■ **TRY IT**
Set down the data below without change, skipping the pictures it holds.
══ GIVEN MATERIAL
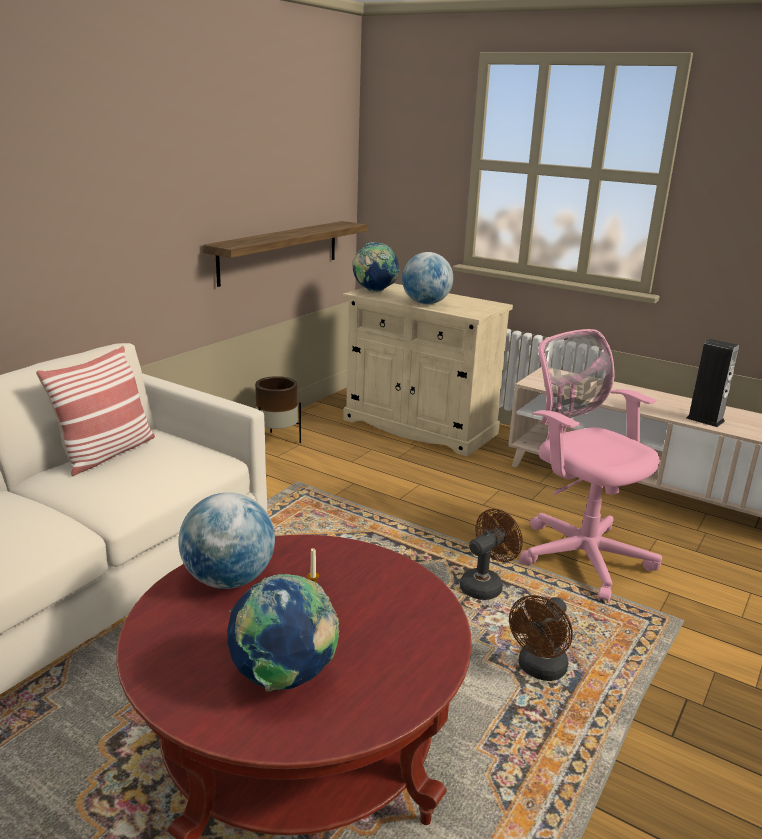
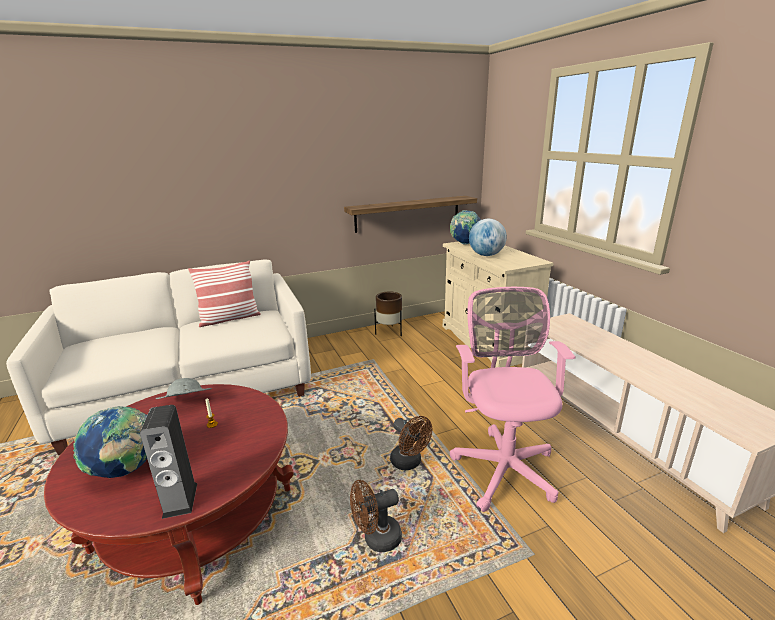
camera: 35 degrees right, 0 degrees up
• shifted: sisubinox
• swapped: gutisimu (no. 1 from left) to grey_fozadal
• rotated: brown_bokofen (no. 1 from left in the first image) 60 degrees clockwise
════
■ **YOUR SOLUTION**
camera: 35 degrees right, 0 degrees up
• shifted: sisubinox
• swapped: gutisimu (no. 1 from left) to grey_fozadal
• rotated: brown_bokofen (no. 1 from left in the first image) 60 degrees clockwise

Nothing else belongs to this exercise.